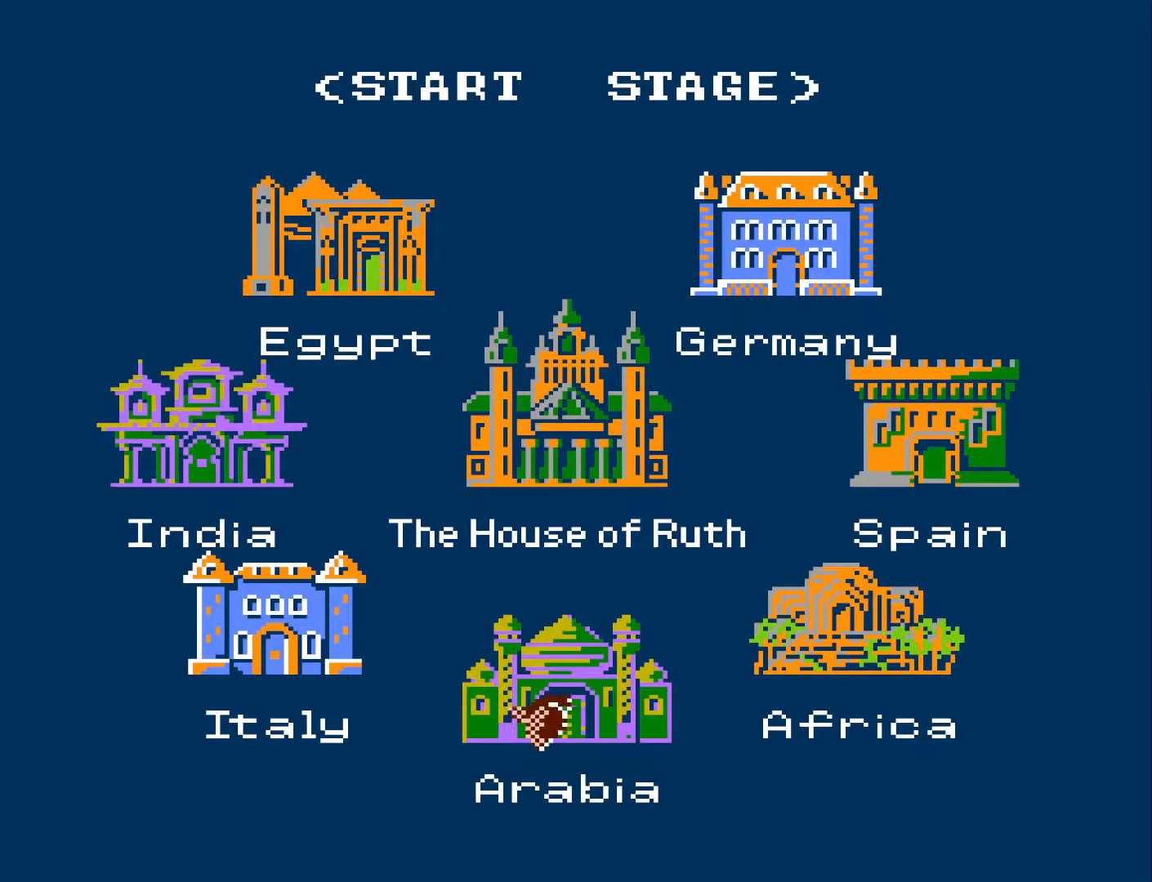
{"buttons": ["SELECT"], "left_stick": "center", "right_stick": "center", "events": [[450, "SELECT", "down"]]}
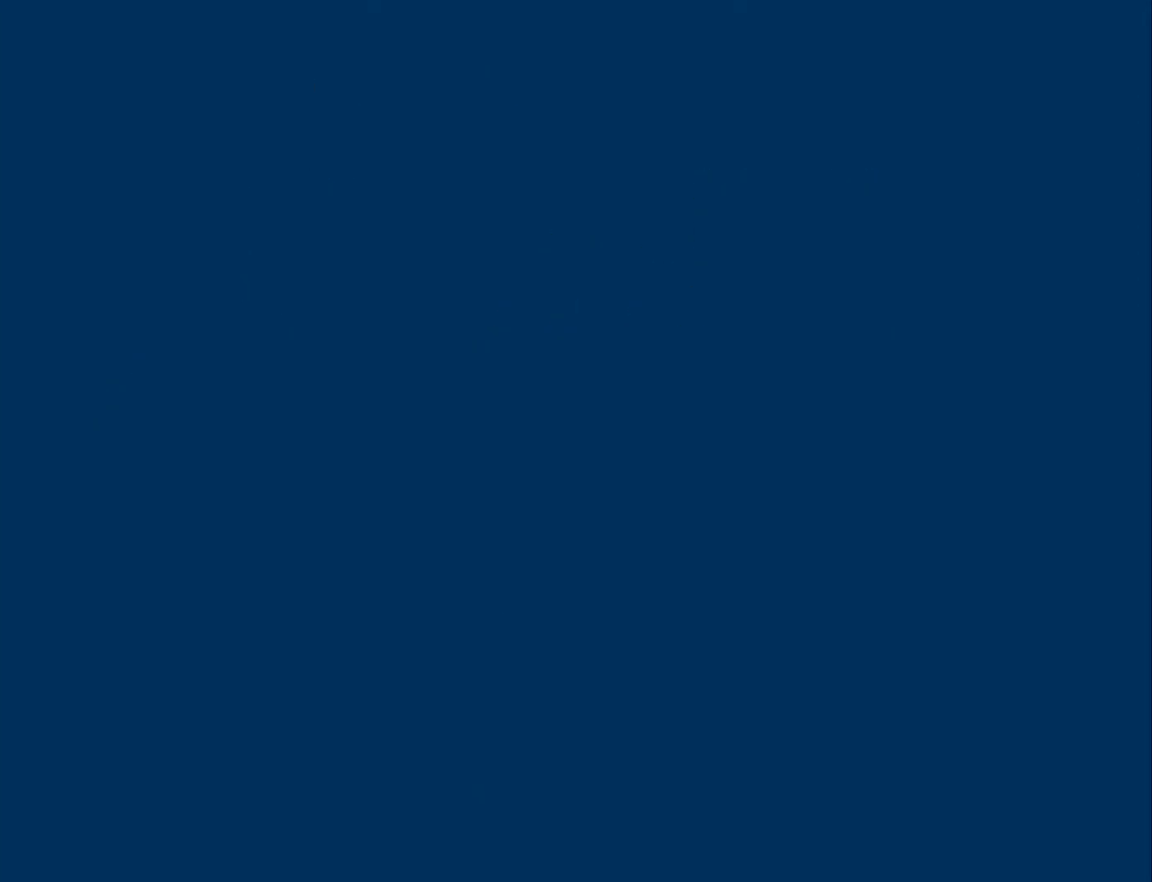
{"buttons": [], "left_stick": "center", "right_stick": "center", "events": [[50, "SELECT", "up"], [183, "SELECT", "down"], [300, "SELECT", "up"]]}
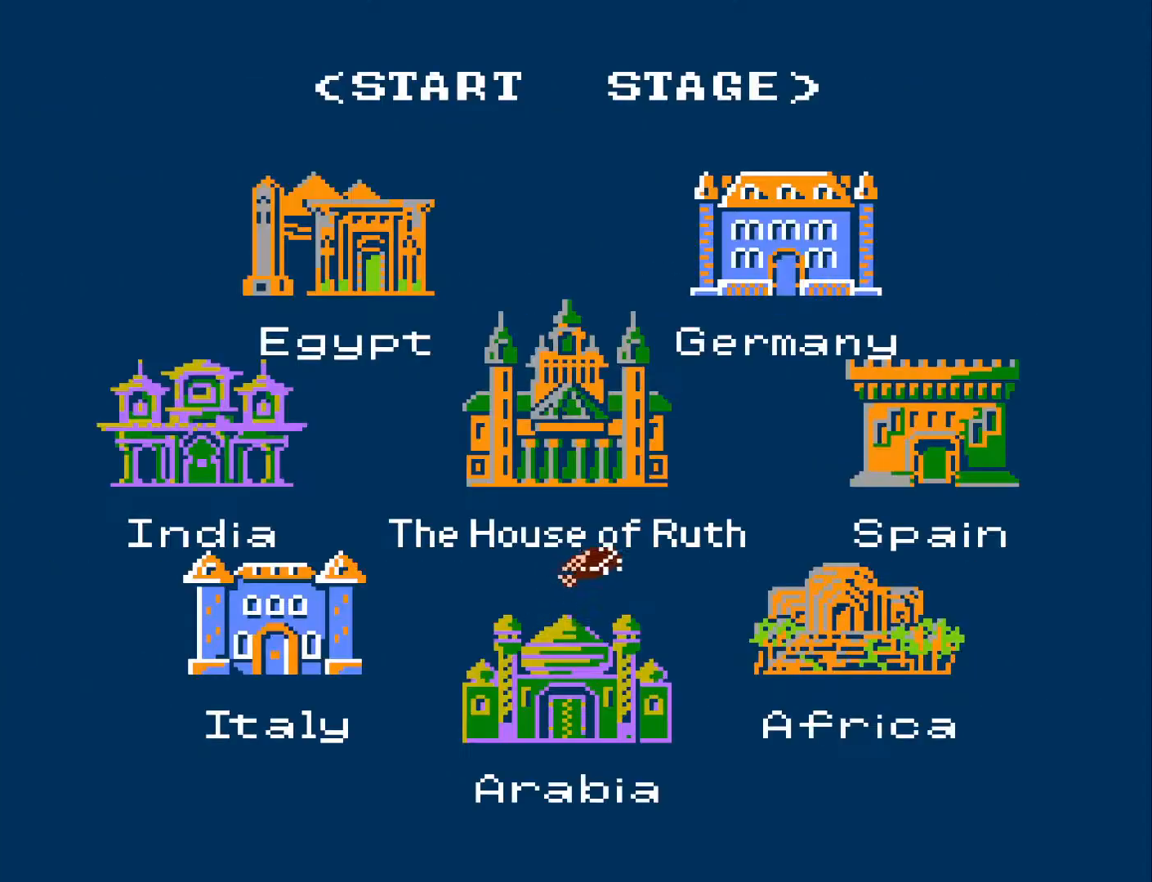
{"buttons": [], "left_stick": "center", "right_stick": "center", "events": []}
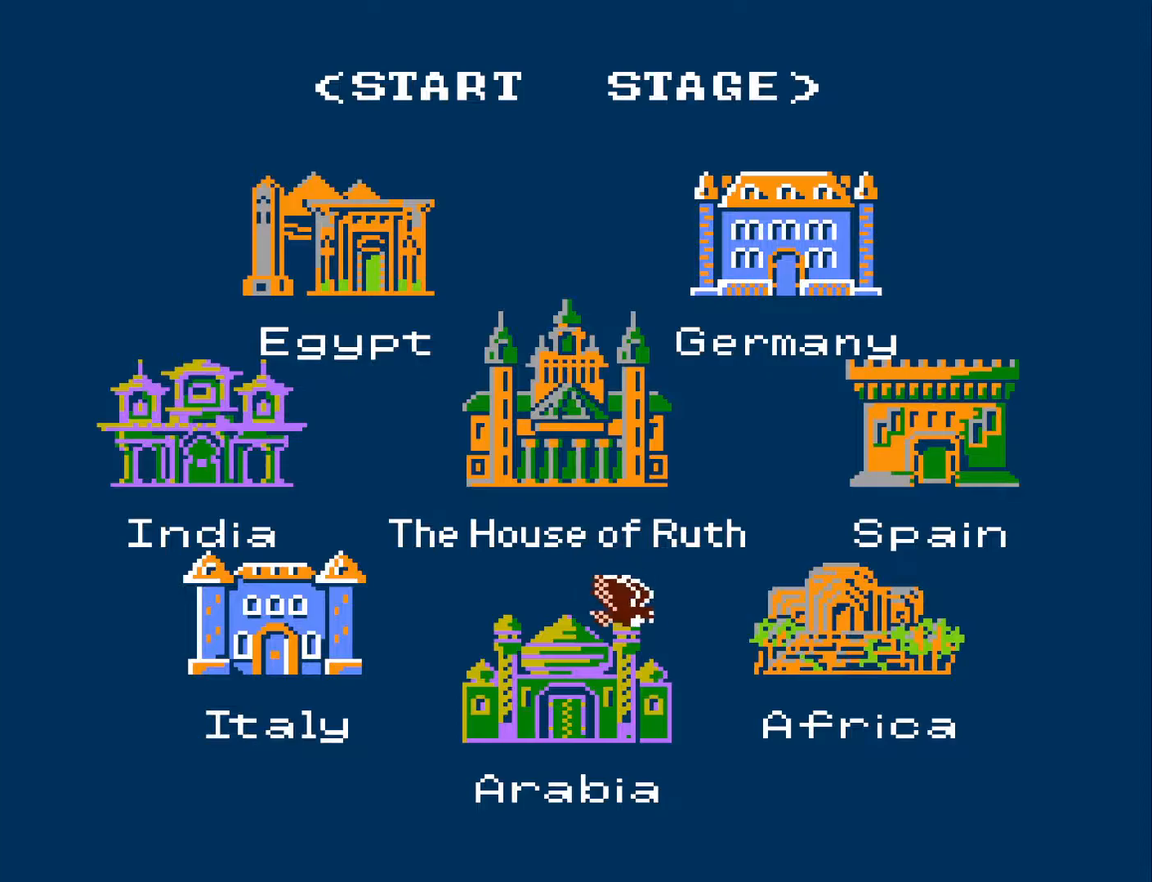
{"buttons": [], "left_stick": "center", "right_stick": "center", "events": []}
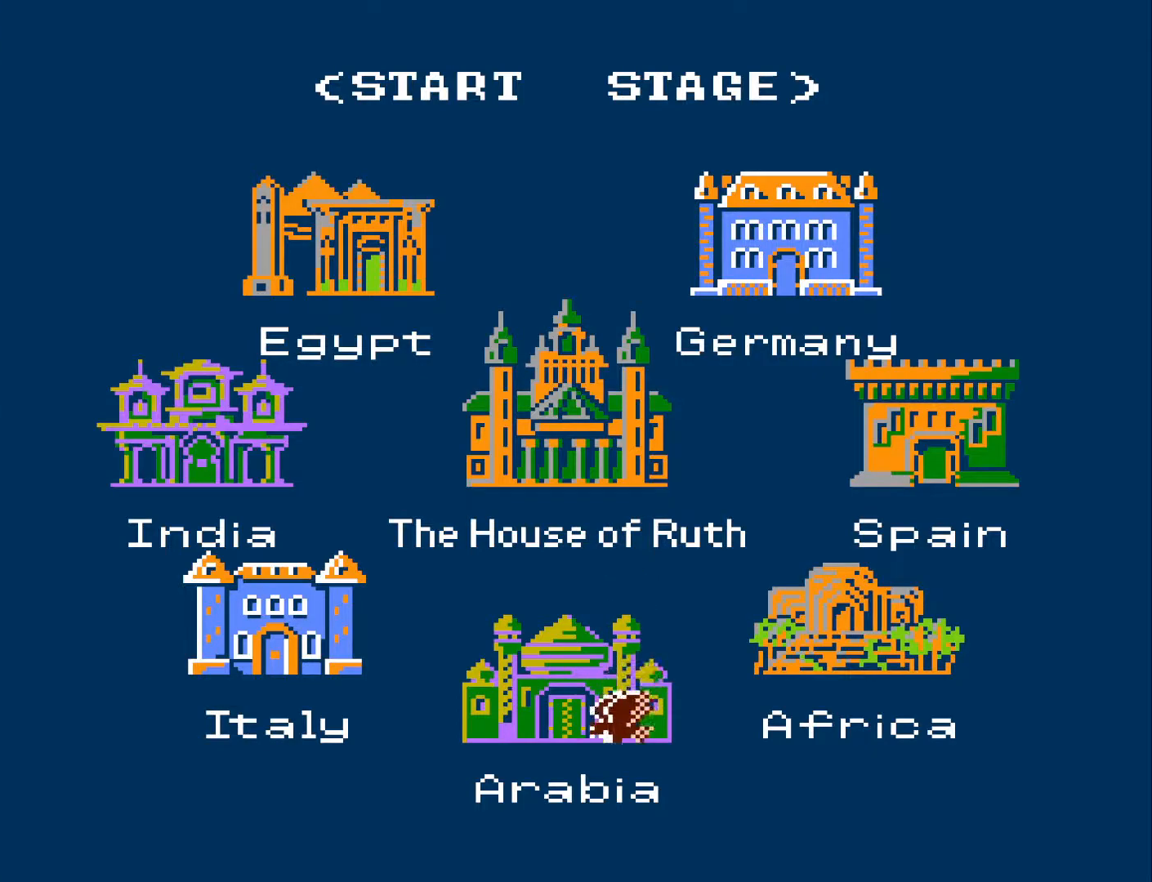
{"buttons": [], "left_stick": "center", "right_stick": "center", "events": []}
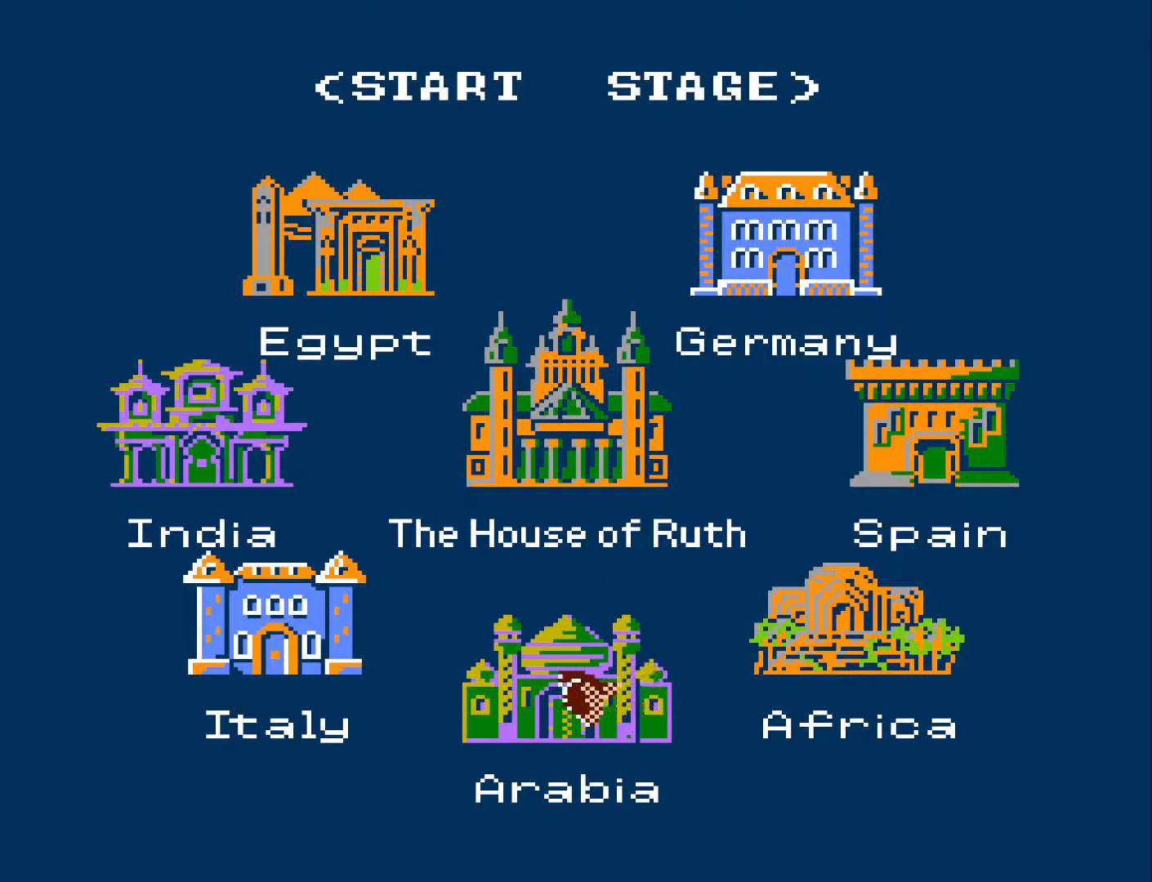
{"buttons": [], "left_stick": "center", "right_stick": "center", "events": []}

===

_Work required_: All of the data must be given again exactly, without the pictures.

_Written response_:
{"buttons": ["SELECT"], "left_stick": "center", "right_stick": "center", "events": [[450, "SELECT", "down"]]}
{"buttons": [], "left_stick": "center", "right_stick": "center", "events": [[50, "SELECT", "up"], [183, "SELECT", "down"], [300, "SELECT", "up"]]}
{"buttons": [], "left_stick": "center", "right_stick": "center", "events": []}
{"buttons": [], "left_stick": "center", "right_stick": "center", "events": []}
{"buttons": [], "left_stick": "center", "right_stick": "center", "events": []}
{"buttons": [], "left_stick": "center", "right_stick": "center", "events": []}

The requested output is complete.